アマチュア無線は一人で楽しむことは基本的にできません。どなかた交信相手がいて初めて成り立つ趣味です。となると、自分のことばかり話して相手の声に耳を傾けようとしないなど独りよがりなことをしていると、そのうちに誰からも交信してもらえなくなってしまい趣味を楽しむことができなくなってしまいます。また、そもそも新しくアマチュア無線の世界に足を踏み入れる人がいなくなると、そのうちにアマチュア無線そのものが消滅してしまうことにもなりかねません。

そんなことを考えるのは、交信していて声を聞いている限りにおいて、楽しんでいるのが高齢の男性がほとんどであるから。これまで自分より年下と思われる方と交信したのは数回くらいで、そのうち1回はおそらく小学生くらいだったと思うのですが私よりはるかに手際よく交信してくれました。また女性と思われる局長さんと交信したのは1回だけ。おそらく母親と同じくらいの年代の方だったのでしょうか。短時間でしたが楽しくお話しさせてもらったのを覚えています。

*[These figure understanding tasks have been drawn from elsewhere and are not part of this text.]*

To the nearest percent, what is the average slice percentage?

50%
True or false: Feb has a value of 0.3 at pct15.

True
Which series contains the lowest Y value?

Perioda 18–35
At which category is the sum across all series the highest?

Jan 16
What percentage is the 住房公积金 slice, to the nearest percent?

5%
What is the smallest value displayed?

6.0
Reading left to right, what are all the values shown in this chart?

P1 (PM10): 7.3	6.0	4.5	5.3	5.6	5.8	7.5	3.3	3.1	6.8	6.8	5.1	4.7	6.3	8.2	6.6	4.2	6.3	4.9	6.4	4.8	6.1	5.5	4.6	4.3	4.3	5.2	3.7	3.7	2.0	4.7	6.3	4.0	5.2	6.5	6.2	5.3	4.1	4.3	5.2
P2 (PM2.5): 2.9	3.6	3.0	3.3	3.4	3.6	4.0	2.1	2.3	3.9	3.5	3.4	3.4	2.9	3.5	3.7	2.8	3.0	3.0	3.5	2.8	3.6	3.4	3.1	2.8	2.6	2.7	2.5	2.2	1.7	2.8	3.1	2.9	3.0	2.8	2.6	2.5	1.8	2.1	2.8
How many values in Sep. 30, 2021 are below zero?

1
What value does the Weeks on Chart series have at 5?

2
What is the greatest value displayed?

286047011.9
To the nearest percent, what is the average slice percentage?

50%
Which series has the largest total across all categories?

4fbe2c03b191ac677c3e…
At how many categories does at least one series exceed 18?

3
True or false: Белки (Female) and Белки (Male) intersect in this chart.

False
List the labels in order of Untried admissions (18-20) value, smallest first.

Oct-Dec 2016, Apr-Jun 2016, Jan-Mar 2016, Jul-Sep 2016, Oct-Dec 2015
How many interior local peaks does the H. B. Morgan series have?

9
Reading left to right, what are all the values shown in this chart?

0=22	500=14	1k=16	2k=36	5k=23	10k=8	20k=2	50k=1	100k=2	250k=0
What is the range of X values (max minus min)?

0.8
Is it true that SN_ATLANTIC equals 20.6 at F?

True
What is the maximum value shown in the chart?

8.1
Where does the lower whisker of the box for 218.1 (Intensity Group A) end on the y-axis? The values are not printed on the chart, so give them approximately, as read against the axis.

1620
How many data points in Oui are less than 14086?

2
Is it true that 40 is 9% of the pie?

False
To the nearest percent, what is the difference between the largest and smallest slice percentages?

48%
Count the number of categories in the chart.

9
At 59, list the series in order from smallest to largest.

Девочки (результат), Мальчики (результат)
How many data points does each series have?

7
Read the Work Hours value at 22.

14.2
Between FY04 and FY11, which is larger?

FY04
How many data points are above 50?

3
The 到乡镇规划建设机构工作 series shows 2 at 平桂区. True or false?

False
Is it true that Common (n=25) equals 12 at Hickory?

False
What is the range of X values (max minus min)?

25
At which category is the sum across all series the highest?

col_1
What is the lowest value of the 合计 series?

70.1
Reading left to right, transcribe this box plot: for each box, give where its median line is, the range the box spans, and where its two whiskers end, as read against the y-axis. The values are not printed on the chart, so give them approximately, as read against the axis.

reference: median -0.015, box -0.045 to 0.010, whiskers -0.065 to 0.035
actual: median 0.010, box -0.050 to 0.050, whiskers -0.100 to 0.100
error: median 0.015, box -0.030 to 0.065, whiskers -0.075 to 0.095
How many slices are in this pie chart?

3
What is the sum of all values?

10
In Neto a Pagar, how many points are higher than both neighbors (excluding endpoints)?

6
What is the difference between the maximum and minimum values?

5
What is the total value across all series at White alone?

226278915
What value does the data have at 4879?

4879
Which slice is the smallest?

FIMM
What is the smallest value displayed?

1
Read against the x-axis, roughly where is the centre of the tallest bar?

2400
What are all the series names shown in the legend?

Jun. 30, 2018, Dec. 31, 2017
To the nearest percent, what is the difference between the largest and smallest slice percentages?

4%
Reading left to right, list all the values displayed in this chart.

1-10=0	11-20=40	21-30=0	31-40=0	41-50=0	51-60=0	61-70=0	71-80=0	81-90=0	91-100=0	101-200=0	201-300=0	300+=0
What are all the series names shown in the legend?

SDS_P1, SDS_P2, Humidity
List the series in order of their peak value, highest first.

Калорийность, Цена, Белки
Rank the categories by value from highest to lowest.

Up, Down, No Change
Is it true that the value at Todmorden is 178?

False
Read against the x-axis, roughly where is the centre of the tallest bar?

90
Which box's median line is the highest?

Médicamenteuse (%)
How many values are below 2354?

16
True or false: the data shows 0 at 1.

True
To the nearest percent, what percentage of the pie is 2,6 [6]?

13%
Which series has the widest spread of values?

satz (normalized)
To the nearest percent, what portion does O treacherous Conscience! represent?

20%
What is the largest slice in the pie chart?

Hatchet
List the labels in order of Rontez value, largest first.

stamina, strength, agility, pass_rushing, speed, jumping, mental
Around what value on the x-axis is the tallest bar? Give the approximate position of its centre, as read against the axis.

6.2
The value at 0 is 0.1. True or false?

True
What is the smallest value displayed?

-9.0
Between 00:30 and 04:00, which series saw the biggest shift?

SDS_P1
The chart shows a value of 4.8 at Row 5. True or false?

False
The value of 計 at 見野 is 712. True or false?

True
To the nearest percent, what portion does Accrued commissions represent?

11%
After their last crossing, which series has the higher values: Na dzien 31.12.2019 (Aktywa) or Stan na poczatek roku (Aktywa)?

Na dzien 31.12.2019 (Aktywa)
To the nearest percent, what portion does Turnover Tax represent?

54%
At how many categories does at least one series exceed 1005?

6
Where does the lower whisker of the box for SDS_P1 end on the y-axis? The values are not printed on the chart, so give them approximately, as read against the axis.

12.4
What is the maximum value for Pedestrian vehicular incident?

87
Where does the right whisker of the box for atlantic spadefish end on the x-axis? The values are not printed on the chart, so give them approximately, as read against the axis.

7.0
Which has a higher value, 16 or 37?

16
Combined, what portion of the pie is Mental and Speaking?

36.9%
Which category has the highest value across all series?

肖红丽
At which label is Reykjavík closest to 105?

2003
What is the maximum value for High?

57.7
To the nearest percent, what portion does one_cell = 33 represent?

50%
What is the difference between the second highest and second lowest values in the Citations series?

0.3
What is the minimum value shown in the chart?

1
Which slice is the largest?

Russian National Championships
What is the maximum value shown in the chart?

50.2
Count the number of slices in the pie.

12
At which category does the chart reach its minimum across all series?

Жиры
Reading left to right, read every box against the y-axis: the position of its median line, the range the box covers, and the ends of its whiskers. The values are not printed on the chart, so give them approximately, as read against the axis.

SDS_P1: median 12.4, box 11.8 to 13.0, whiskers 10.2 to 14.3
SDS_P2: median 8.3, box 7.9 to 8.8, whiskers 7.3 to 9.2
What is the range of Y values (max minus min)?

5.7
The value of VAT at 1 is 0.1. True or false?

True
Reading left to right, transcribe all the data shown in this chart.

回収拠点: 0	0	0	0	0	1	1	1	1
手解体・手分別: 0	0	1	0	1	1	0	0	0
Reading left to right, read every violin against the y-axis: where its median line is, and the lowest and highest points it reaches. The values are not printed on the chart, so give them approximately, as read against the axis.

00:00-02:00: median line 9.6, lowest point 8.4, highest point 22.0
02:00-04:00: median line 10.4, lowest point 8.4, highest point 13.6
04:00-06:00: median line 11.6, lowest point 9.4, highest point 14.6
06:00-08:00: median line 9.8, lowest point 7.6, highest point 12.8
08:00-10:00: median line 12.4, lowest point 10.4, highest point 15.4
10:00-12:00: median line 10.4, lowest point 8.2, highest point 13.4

何かを存続させるには多様性の担保が必須です。私が交信した限りにおいては高齢の男性ばかりが目立っていて、幅広い年代や性別の方が楽しんでいるとはまったく言えない状況です。このあたり、ロビー団体が抜本的な対策を講じなければ10年後、20年後には危機的な状況に陥ってしまうのは明らかなことです。ただ、そのロビー団体も高齢男性のサロンと化している様子。私も加入していますが、高齢男性特有の内輪揉めが絶えないようで困ったものです。

能古島の展望台でアマチュア無線を楽しむ様子

展望台で2時間立ちっぱなしでした

QSLカードやシールを集めたいのは誰でも同じ

QSLカードやシールを集めたくなるのは人間の本能なのでしょうか。であるならば、この習性を利用してアマチュア無線人口を増やすことも可能なような気がします。ポケモンGoがこれだけ多くの人を熱狂させているように、交信数に応じてアプリ上でポケモンをもらえるようにするとか。「敷居の高い高尚な趣味」みたいなかつてのイメージに寄りかかっていると、いつまでも若い人たちに興味を持ってもらえません。多少費用が掛かっても、ロビー団体が率先してマーケティング活動に勤しんでもらいたいものです。

QSOパーティに参加することでもらえるシールは干支のデザインとのこと。台紙も販売されていて、一通り揃えるともらえる記念盾も用意されているそうです。かつてはこのようにおもしろいイベントを考案することができたのだから、今また新しい挑戦をすることも必ずできるはず。ちなみに今年からシールを集め始めた私が、すべての干支を集めた時には59歳になっています。もう還暦が迫ってきていることに気付いて少しあせってしまいました。